Posterior a las palabras del profesor Gálvez, la ceremonia continuó con la entrega de diplomas a cada una de las y los 67 nuevos profesionales de la salud. Como es tradición, se entregaron distinciones a integrantes destacados de la promoción 2025: la matrona Rocío Urbina recibió el premio al Mejor Rendimiento Académico, mientras que la matrona Estíbaliz Hernández fue reconocida con el galardón al Perfil Profesional. El reconocimiento a la mejor compañera recayó en Catalina Carvajal, quien también, junto a la matrona Katherine Ibar, obtuvo la distinción a la Tesis Destacada por su investigación titulada “Experiencias en la atención ginecológica de mujeres con discapacidad intelectual: Una revisión de alcance”, guiada por la profesora Bielka Carvajal.
Un legado que continúa
En representación de la promoción 2025, la matrona Estíbaliz Hernández tomó la palabra. En su intervención, recordó un extracto de la primera Revista de Obstetricia para Matronas, publicada hace 125 años, para advertir que esas antiguas demandas de reconocimiento “no pertenecen solo al pasado” y que a las nuevas generaciones “nos corresponde continuar ese camino, defendiendo ese conocimiento, convicción y humanidad, el lugar que la matronería merece en nuestra sociedad”.
Sobre el sentido de su labor, afirmó que “en cada etapa del ciclo vital que acompañamos, no atendemos números ni patologías; abrazamos una historia y contenemos a una familia que confía ciegamente en nosotras”. Emocionada, cerró su discurso afirmando que “si estos años nos dejaron una certeza, es que lo importante nunca fueron los hospitales, sino las personas que tendremos el privilegio de acompañar, donde nuestra vocación cobra el verdadero sentido. Nunca olvidarán cómo las hicimos sentir en el momento más frágil o más feliz de sus vidas y ese será nuestro legado”, concluyó.

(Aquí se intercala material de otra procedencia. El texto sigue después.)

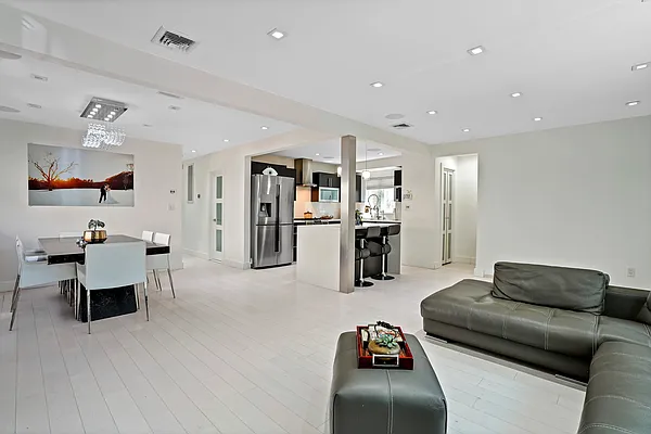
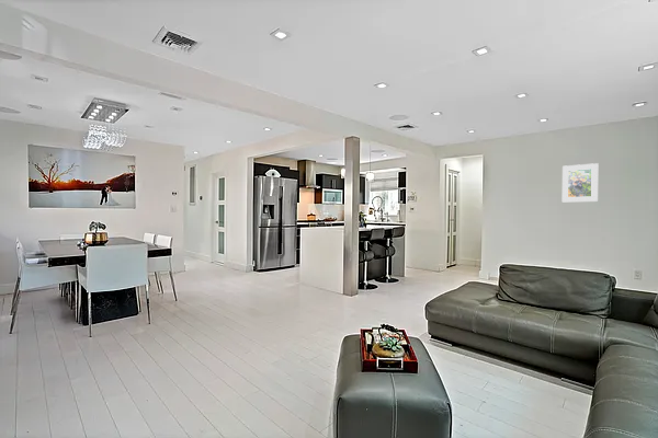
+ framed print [561,162,599,203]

Para finalizar la ceremonia, el decano de la Facultad de Medicina, doctor Miguel O'Ryan felicitó a los nuevos profesionales por completar “una etapa formativa exigente que legítimamente deben disfrutar hoy y atesorar de por vida”. El decano fue franco al advertir que la disminución de nacimientos exigirá a las y los nuevos profesionales "hacer acopio de todas sus capacidades para ampliar decididamente su ámbito profesional", mencionando la salud sexual y reproductiva, la salud materna de alto riesgo y la salud mental como áreas de creciente desarrollo. El doctor O’Ryan cerró su intervención augurando a las y los egresados “un futuro con amplios desafíos y posibilidades”.
La jornada dejó en evidencia que, pese a los desafíos demográficos y sanitarios que enfrenta el país, la matronería continúa siendo una profesión en permanente evolución y con un rol fundamental en la atención de la salud. Con la titulación de 67 nuevos profesionales, la FMUCH reafirma su histórico compromiso con la formación de matronas y matrones que acompañan a las personas y sus familias en algunos de los momentos más trascendentales de la vida, confiando en que esta nueva generación honrará, con humanidad, excelencia y rigor profesional, el legado de la Escuela de Obstetricia y Puericultura.